Task item
Write out, word for word and with no pictures, each line below from the one containing "sul pulsante di" through the one containing "Гарантія якості та сервісне обслуговування", both included, and no other line.

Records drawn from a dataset
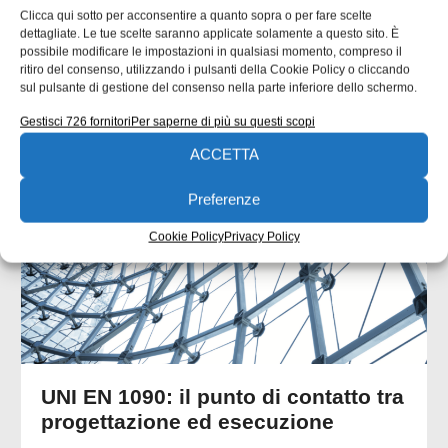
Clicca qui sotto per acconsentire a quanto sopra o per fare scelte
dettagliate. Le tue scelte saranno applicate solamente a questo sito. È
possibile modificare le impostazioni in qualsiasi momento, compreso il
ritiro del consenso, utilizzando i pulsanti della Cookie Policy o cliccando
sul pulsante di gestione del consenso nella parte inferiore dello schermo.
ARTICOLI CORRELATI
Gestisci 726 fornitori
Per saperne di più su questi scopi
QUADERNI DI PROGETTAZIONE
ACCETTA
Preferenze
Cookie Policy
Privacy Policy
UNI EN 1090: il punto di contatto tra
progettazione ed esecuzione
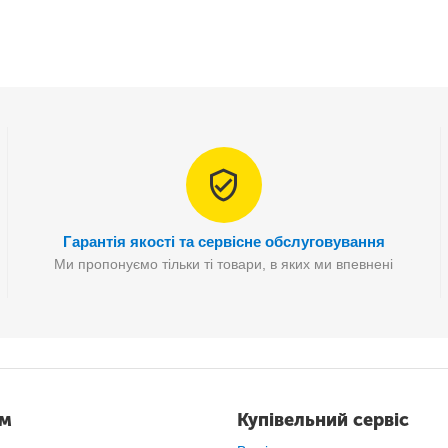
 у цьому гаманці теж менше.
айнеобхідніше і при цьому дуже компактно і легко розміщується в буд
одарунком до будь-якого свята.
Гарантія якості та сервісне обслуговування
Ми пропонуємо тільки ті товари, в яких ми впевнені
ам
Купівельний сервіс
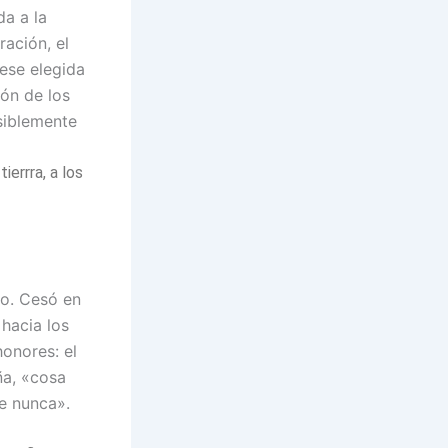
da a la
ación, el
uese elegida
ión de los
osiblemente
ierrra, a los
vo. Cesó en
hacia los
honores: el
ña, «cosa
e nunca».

...

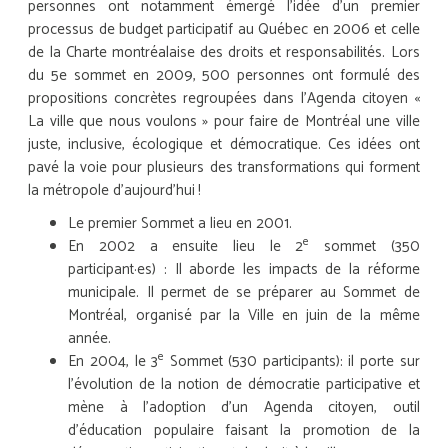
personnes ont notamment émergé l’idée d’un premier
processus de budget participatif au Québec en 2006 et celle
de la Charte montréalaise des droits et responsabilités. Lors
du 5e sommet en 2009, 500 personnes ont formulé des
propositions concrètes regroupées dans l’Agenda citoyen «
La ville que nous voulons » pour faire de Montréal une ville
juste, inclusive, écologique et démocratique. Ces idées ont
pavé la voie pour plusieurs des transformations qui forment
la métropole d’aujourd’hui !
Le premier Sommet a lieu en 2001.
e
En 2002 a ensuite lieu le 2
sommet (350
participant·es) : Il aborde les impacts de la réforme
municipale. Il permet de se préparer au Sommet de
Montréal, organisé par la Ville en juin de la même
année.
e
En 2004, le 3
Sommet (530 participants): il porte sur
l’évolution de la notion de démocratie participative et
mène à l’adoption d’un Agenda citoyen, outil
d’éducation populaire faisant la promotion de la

Answer to the exercise
sul pulsante di gestione del consenso nella parte inferiore dello schermo.
ARTICOLI CORRELATI
Gestisci 726 fornitori
Per saperne di più su questi scopi
QUADERNI DI PROGETTAZIONE
ACCETTA
Preferenze
Cookie Policy
Privacy Policy
UNI EN 1090: il punto di contatto tra
progettazione ed esecuzione
 у цьому гаманці теж менше.
айнеобхідніше і при цьому дуже компактно і легко розміщується в буд
одарунком до будь-якого свята.
Гарантія якості та сервісне обслуговування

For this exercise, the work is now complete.